Seine Anti-Spam-Lösung basiert darauf, dass das zu schützende Formular ein Eingabefeld einhält, welches durch seinen Namen für Spam-Bots sehr "anziehend" wirkt. Für den normalen Website-Besucher ist es allerdings nicht sichtbar. Per CSS erhält es die Eigenschaft "display: none". Auf der Zielseite wird dann geprüft, ob das Eingabefeld ausgefüllt wurde oder nicht. Wurde es leer gelassen kann man mit großer Sicherheit davon ausgehen, dass das Formular durch einen regulären Besucher ausgefüllt und abgeschickt wurde.
Ganz schön clever!
Dirk Einecke
(living-e AG / Professional Services - webEdition)
6 Kommentare:
Hallo,
diese Methode ist zwar für den User angenehmer, aber überzeugt hat es mich nicht.
Denn Google erkennt ja auch Bereiche die ausgeblendet sind, warum soll das ein SpamBot nicht erkennen?
Hier vertraue ich dann doch lieber auf einen Captcha Schutz.
LG Rene
HAllo,
der SpamBot soll das Feld ja finden und Beschreiben.
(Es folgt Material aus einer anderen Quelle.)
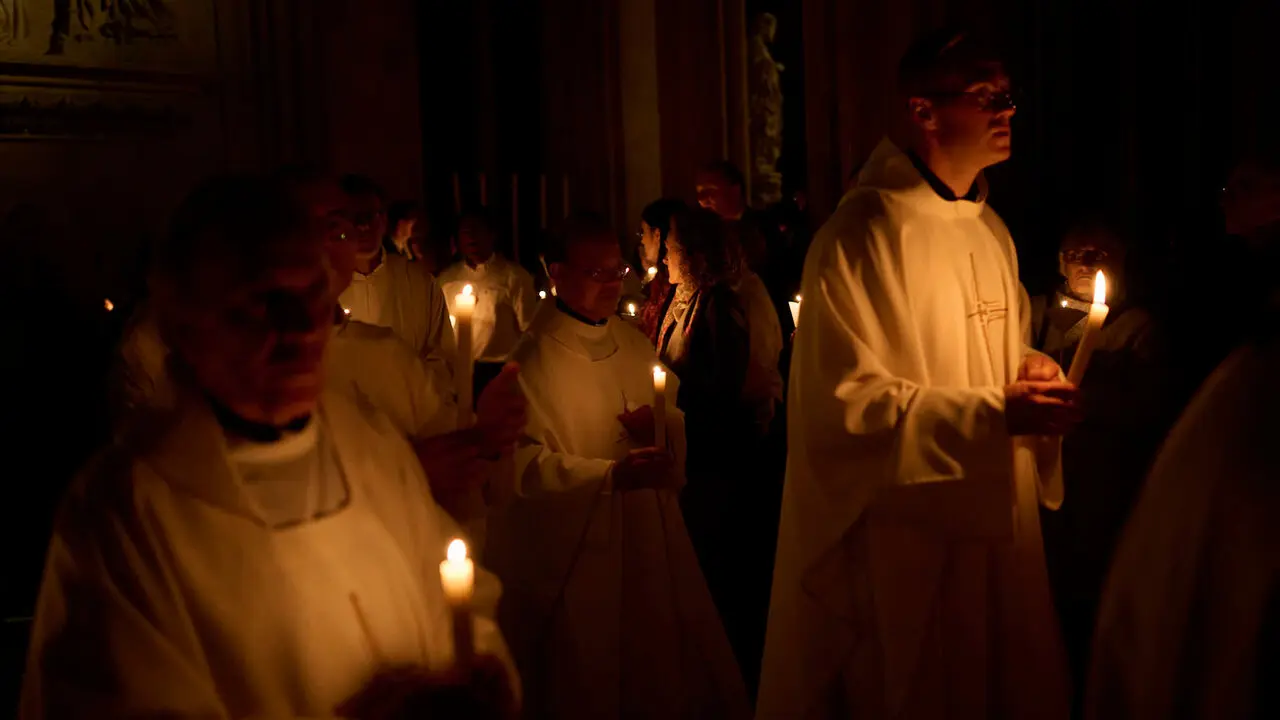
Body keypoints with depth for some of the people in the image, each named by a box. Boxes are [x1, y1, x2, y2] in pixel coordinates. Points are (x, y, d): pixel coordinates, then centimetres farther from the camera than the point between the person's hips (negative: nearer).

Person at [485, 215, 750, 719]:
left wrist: (663, 426, -10)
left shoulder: (633, 342, 8)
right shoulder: (534, 357, -14)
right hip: (573, 550, -6)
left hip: (651, 537, 6)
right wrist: (613, 475, -28)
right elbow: (525, 464, -21)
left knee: (666, 672, 15)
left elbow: (679, 420, 13)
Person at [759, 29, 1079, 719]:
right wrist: (994, 412, -23)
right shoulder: (863, 234, -16)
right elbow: (847, 401, -20)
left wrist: (1029, 371, 0)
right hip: (904, 536, -8)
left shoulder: (992, 231, 12)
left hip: (996, 520, 8)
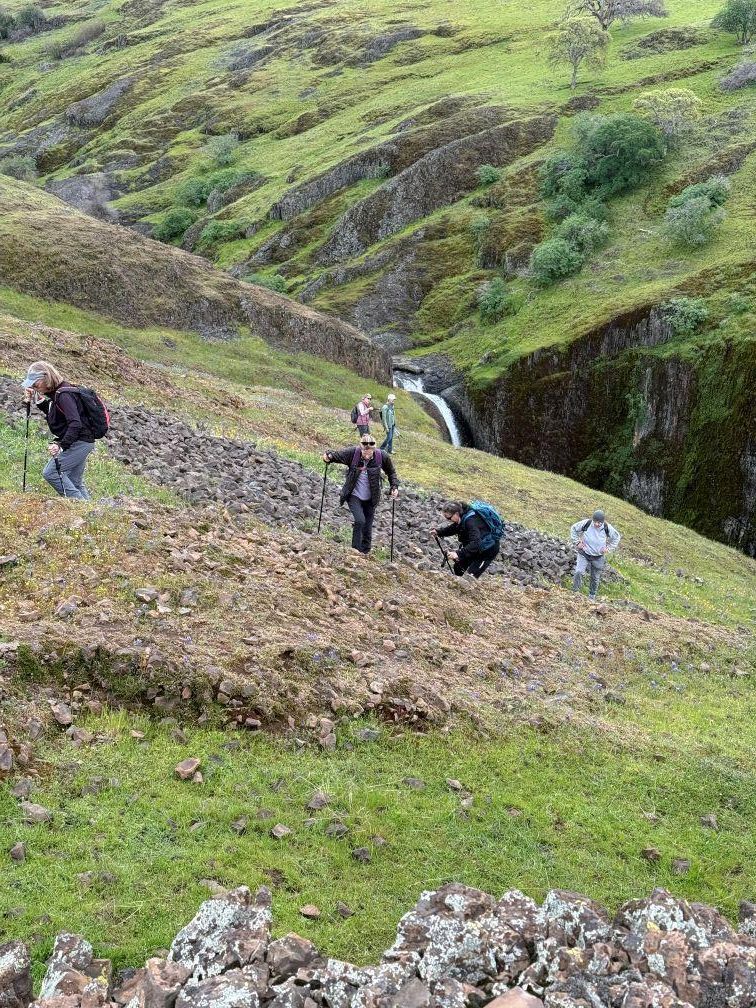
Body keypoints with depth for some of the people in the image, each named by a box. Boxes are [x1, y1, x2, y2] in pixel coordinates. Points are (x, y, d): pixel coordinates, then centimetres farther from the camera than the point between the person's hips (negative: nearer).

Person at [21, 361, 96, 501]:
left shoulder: (64, 395, -21)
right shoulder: (56, 393, 9)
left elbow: (75, 424, -29)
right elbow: (53, 414, 27)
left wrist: (61, 445, -34)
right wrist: (39, 401, 11)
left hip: (80, 441, -10)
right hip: (80, 442, 10)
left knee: (50, 472, -10)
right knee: (75, 482, 14)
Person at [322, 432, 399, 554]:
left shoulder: (381, 456, -14)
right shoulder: (353, 453, -19)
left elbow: (391, 472, 4)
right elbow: (337, 455, -7)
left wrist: (394, 487, -7)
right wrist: (328, 456, -29)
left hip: (370, 499, 2)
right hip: (354, 496, -2)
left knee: (367, 529, 8)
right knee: (360, 521, -23)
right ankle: (355, 551, -9)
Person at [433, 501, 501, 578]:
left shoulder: (470, 521, -34)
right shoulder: (462, 518, -7)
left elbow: (476, 543, -43)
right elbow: (454, 528, 12)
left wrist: (459, 553, -51)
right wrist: (439, 532, -6)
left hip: (488, 549, -10)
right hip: (477, 548, 10)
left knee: (471, 575, -14)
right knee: (458, 567, 10)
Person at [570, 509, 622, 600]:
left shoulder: (607, 528, -15)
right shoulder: (587, 523, -18)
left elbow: (617, 537, 5)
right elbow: (573, 528, -1)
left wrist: (609, 548, -3)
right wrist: (577, 542, -7)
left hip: (598, 557, 1)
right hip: (584, 554, -1)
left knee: (595, 578, 12)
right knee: (579, 572, -20)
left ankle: (592, 595, 32)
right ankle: (575, 592, -5)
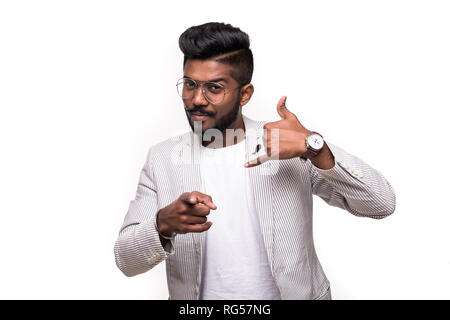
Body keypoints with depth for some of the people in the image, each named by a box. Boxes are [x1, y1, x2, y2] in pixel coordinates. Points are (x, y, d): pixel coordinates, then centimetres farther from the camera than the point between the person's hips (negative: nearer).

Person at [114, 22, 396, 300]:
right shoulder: (162, 159, 0)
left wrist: (314, 146, -20)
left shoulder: (292, 150, -5)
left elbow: (382, 203, -8)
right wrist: (164, 224, -22)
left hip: (290, 294, 0)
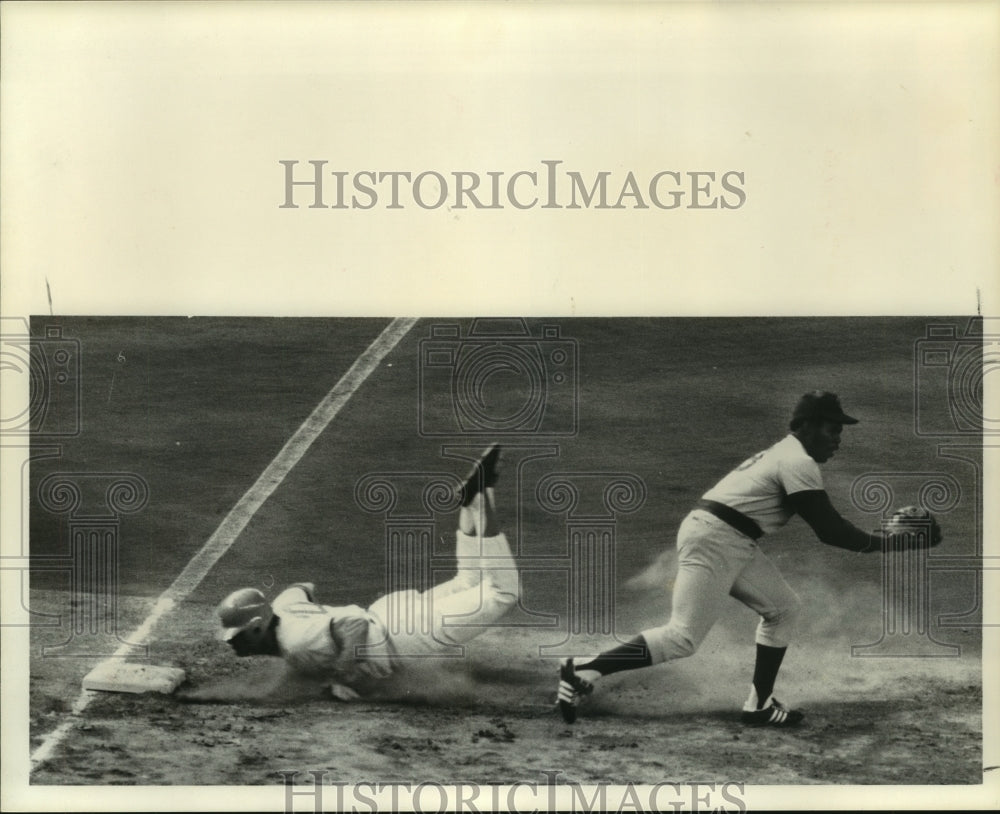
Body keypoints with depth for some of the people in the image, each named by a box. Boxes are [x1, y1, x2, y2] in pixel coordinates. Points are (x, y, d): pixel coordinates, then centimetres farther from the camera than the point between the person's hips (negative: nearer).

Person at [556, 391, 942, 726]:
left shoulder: (783, 453, 21)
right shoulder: (799, 462, -11)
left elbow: (823, 522, 22)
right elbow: (829, 531, -14)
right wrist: (887, 541, -8)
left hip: (734, 544, 10)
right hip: (713, 540, -10)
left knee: (783, 607, 14)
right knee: (683, 638, -13)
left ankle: (760, 704, 15)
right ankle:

Genau das ist das Ziel.
LG
Mario
Hallo,
richtig, aber wenn das Input versteckt ist, weis auch der Bot, dass er es nicht ausfüllen darf.
LG Rene
Der Bot weiß dies nur, wenn beim Input-Tag das Attribut "type" den Wert "hidden" hat.
Wäre ich mir nicht sicher.
Google erkennt ja auch Elemente die mit dsplay: none; versteckt sind.
you can hide a inputfield with the z-index or a absolut position beyond any screen.